Counsilman’s Indiana swimmers who won numerous NCAA and AAU titles and forty-one Olympic gold medals included Frank McKinney, Mike Troy, Chet Jastremski, Charlie Hickox, Mark Spitz, Gary Hall, John Kinsella, Mike Stamm, and Jim Montgomery. Spitz won a record seven gold medals at the 1972 Olympic Games in Munich, Germany. He also won the Sullivan Award, given annually to America’s outstanding amateur athlete. Kinsella also received the Sullivan Award, and Spitz, Hall, and Hickox were named Swimming World swimmers of the year.

Counsilman coached the U.S. men’s swimming team in the 1964 Olympic Games in Tokyo, Japan, and the 1976 Olympic Games in Montreal, Canada. At the 1964 games Counsilman’s squad won four of the seven gold medals and eleven of the twenty-one medals awarded in individual competition. At the 1976 games Counsilman’s aggregate captured twenty-six of the thirty-three medals awarded in individual events. American swimmers won twelve of the thirteen gold medals, establishing world records in eleven events and sweeping five events.

Counsilman was selected coach of the year by many organizations, presided over the American Swimming Coaches Association, and was inducted in 1976 into the International Swimming Hall of Fame, of which he was founding president. In 1981 the International Swimming Federation gave Counsilman a certificate of merit for his worldwide contributions to the sport. Counsilman also became the first coach to win the R. Max Ritter Award from United States Aquatic Sports for his national and international achievements. Counsilman trained swimmers in exercise physiology and influenced the development of pace clocks, pool line markers, and pool design, most notably the $21.5 million Indiana University Natatorium in Indianapolis, Indiana.

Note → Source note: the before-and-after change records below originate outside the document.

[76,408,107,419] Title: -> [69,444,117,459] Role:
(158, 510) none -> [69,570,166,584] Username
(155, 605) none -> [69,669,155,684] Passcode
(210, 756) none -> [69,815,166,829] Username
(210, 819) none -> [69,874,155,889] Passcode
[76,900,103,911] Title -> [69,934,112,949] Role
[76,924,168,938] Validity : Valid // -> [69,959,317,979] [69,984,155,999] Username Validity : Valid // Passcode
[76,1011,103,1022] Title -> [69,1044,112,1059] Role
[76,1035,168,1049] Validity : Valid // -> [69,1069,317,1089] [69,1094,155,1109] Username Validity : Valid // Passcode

Swimming records were set in twenty-nine of thirty-four events at the 1982 National Sports Festival at that facility, attesting to Counsilman’s talents as a pool designer and engineer.

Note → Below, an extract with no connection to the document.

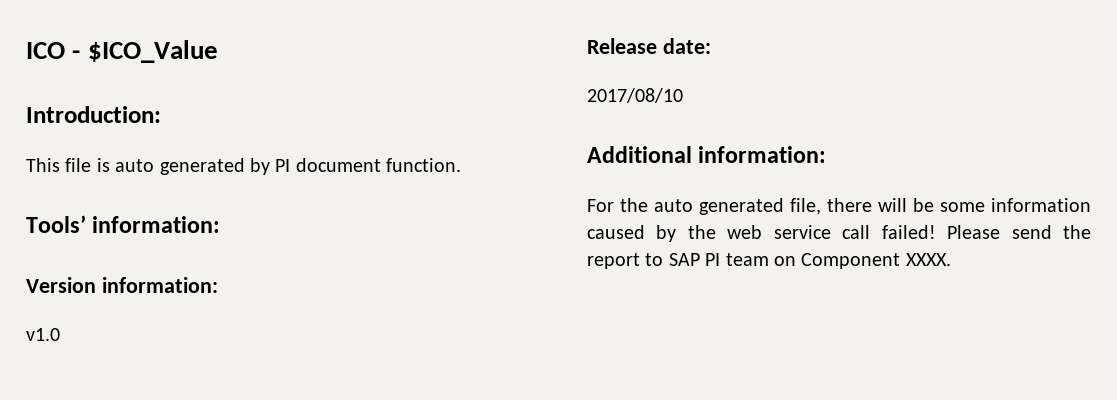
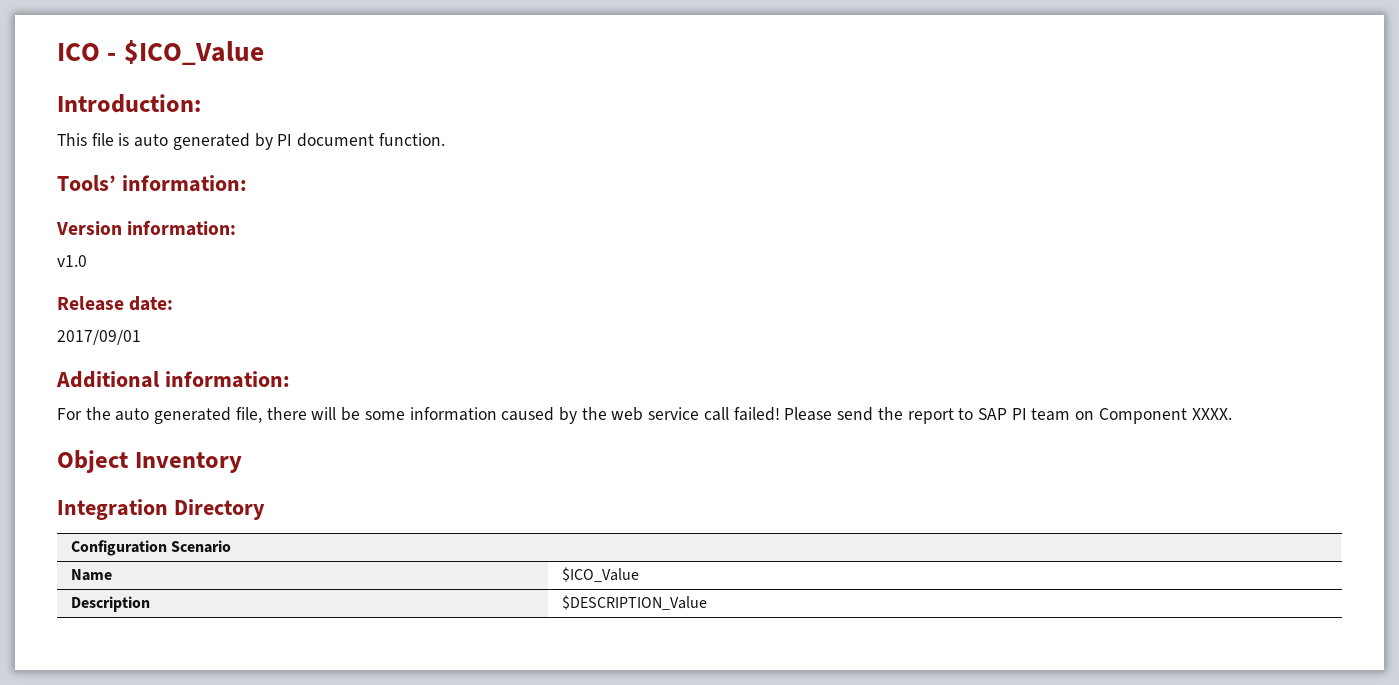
[587,88,683,103] 2017/08/10 -> [57,329,141,345] 2017/09/01
(951, 259) none -> [57,450,242,473] [57,499,265,520] [70,540,232,556] [70,569,112,581] [561,567,639,582] [70,596,150,612] [561,595,707,610] // Object Inventory // Integration Directory // Configuration Scenario // Name | $ICO_Value // Description | $DESCRIPTION_Value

Counsilman wrote three definitive swimming books. The Science of Swimming (1968), which described Counsilman’s motion studies of championship swimmers, changed competitive swimming techniques. Using the eighteenth-century fluid principle theories of the Swiss scientist Daniel Bernoulli, Counsilman concluded that a propeller-like sculling stroke was more efficient than a stroke in which the swimmer pulled straight back. Counsilman updated that work in The New Science of Swimming (1994) and wrote The Complete Book of Swimming (1977) and the Competitive Swimming Manual for Coaches and Swimmers (1977). He adapted to swimming wind sprints and other interval training methods previously used only in track and field.

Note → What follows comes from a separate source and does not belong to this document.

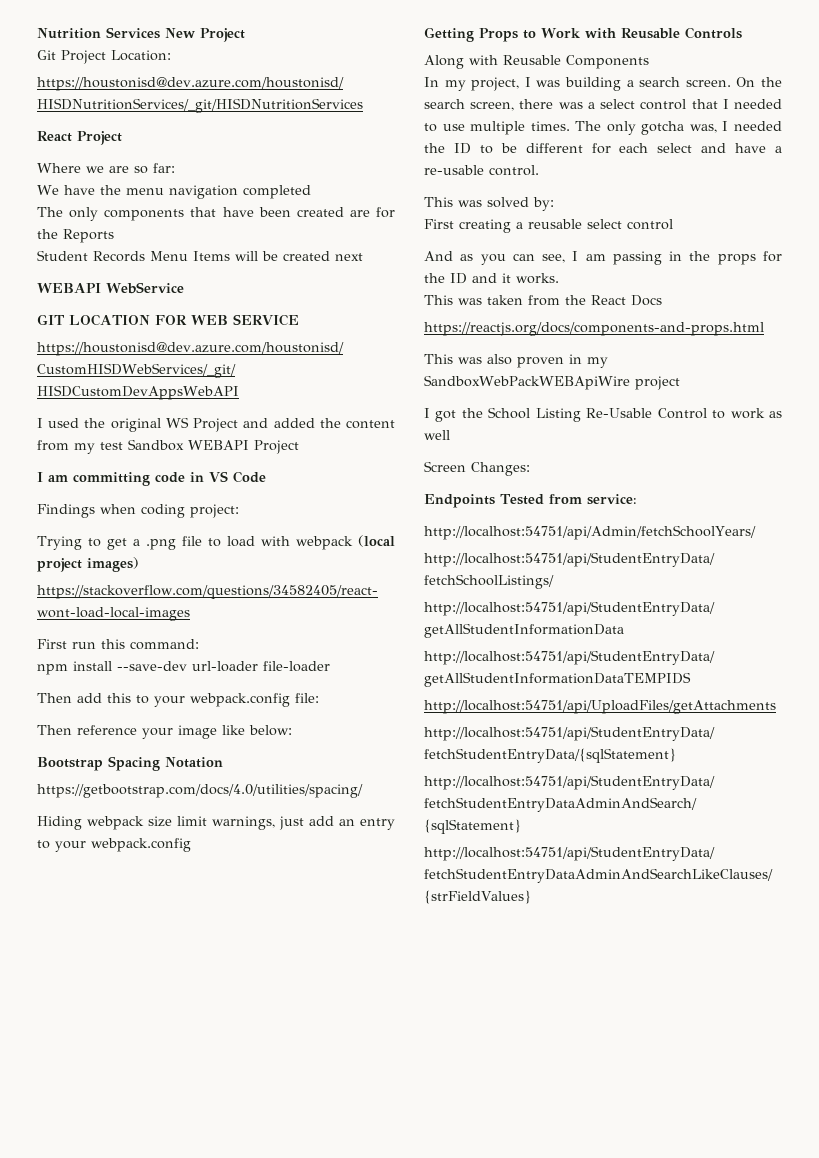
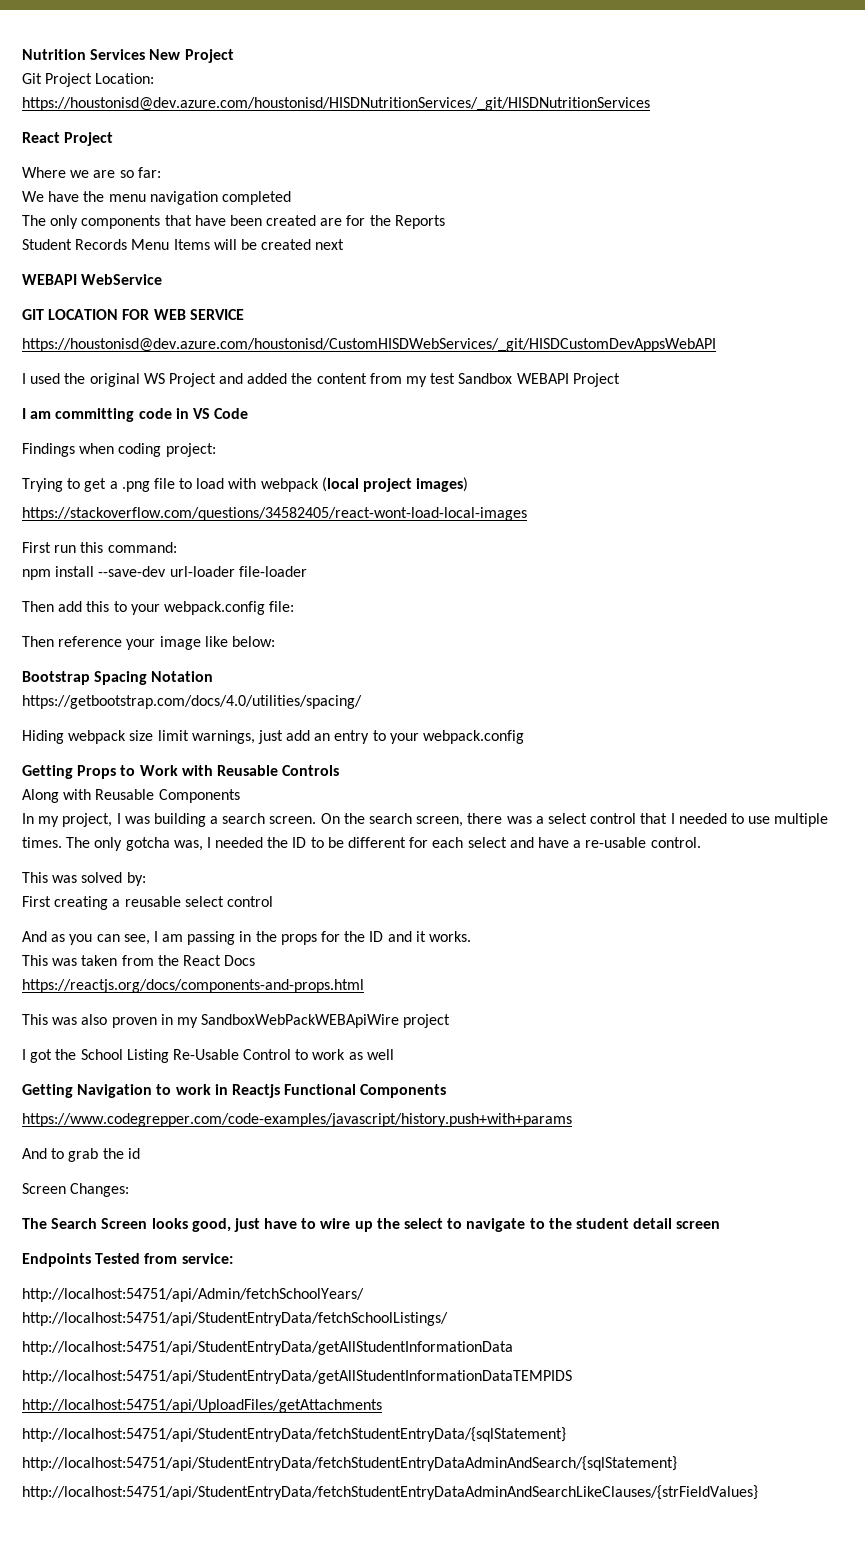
[424,461,530,476] Screen Changes: -> [22,1084,447,1098] [22,1113,572,1127] [22,1148,140,1162] [22,1183,130,1197] [22,1218,721,1232] Getting Navigation to work in Reactjs Functional Components // https://www.codegrepper.com/code-examples/javascript/history.push+with+params // And to grab the id // Screen Changes: // The Search Screen looks good, just have to wire up the select to navigate to the student detail screen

In November 1979, at the age of fifty-eight, Counsilman captured the world’s attention by becoming the oldest person to swim the English Channel. The next November he braved icy waters and treacherous rip currents to swim in San Francisco Bay from Alcatraz Island to the mainland. Arthritis and Parkinson’s disease slowed Counsilman in the 1980s, and he retired as physical education professor and swimming coach in 1990. He died in his sleep of complications of Parkinson’s disease. His body was cremated and the ashes interred at Clear Creek Cemetery in Bloomington. Counsilman’s legacy is training forty-eight Olympic athletes and numerous Indiana University swimmers. Indiana University established the Counsilman Center for the Study of Swimming in his honor.

Counsilman’s records are on file at the Counsilman Center for the Study of Swimming, Bloomington, Indiana. For summaries of Counsilman’s career and swimming innovations, see Merrell Noden, “So Long, Doc,” Sports Illustrated (2 Apr. 1990): 14; and the Washington Post (11 Aug. 1999). Obituaries are in the Indianapolis Star and New York Times (both 5 Jan. 2004).